Assignment
State the number of lines in these records that include the string "المالية", and say nothing more.

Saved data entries
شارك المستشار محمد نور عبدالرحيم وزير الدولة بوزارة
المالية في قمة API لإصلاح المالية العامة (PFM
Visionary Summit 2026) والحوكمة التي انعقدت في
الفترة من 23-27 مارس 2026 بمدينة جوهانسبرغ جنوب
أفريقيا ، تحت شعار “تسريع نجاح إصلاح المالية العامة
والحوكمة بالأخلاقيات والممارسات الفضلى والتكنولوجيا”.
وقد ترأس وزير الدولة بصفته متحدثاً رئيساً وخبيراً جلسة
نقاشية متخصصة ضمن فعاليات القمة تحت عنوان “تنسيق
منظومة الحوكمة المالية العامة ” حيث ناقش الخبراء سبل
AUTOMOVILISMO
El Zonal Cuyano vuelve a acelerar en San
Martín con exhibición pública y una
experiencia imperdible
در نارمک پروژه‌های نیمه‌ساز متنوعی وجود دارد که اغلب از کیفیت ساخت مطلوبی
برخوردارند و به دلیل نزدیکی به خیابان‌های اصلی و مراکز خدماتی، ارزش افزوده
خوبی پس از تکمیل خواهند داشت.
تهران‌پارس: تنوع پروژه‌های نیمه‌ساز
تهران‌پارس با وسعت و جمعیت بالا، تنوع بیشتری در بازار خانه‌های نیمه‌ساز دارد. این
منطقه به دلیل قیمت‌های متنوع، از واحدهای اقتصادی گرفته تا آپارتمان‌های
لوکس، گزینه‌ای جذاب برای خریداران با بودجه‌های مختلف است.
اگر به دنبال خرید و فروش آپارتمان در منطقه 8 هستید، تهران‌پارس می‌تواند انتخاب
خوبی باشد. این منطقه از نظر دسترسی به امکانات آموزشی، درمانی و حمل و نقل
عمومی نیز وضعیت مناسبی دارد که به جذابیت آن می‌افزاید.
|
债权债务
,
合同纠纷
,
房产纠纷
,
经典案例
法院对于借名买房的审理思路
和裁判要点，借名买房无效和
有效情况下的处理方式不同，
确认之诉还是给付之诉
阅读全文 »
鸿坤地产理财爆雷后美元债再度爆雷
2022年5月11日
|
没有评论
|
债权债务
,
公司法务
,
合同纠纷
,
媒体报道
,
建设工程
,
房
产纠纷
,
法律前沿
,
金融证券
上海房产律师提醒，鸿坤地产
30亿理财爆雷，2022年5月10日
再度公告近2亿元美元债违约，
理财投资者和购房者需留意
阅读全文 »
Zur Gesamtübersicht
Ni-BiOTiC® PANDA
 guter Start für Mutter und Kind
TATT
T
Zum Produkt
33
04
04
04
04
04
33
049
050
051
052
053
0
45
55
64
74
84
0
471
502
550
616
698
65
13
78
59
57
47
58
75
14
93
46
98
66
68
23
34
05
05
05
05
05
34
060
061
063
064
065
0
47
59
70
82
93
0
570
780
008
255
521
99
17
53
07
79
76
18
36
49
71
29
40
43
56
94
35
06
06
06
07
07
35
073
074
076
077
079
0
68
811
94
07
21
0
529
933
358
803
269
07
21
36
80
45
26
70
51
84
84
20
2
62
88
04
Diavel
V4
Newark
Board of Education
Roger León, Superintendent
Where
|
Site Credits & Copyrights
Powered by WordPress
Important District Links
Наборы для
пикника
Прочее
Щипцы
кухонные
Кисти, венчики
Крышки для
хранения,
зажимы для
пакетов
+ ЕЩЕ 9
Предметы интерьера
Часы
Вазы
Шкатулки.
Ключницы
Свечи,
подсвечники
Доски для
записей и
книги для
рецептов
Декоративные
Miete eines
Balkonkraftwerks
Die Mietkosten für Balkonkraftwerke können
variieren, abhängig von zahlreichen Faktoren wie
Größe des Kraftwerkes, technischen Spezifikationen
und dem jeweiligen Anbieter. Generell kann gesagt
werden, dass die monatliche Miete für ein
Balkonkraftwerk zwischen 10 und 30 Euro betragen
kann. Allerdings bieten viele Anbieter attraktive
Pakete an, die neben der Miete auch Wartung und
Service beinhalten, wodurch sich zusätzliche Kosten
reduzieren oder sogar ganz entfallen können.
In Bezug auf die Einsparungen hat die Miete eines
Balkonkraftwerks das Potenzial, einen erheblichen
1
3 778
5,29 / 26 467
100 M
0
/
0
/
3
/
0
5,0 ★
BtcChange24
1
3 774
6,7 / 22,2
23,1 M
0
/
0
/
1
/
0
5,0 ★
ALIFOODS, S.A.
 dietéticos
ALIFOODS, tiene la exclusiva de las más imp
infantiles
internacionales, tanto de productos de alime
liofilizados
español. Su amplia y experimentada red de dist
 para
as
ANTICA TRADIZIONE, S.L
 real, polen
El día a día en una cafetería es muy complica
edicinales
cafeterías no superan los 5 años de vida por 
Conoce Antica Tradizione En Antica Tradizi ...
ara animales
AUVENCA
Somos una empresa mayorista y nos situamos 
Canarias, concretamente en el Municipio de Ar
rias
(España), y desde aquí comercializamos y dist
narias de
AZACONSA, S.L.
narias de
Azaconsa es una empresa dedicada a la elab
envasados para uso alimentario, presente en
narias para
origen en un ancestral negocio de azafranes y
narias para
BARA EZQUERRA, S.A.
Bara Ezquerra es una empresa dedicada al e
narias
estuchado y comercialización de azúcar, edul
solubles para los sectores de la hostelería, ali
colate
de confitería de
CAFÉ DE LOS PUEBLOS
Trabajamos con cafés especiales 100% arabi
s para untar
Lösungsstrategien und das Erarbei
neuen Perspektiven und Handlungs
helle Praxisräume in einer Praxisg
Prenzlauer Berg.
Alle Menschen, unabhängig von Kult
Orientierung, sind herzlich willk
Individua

Answer section
3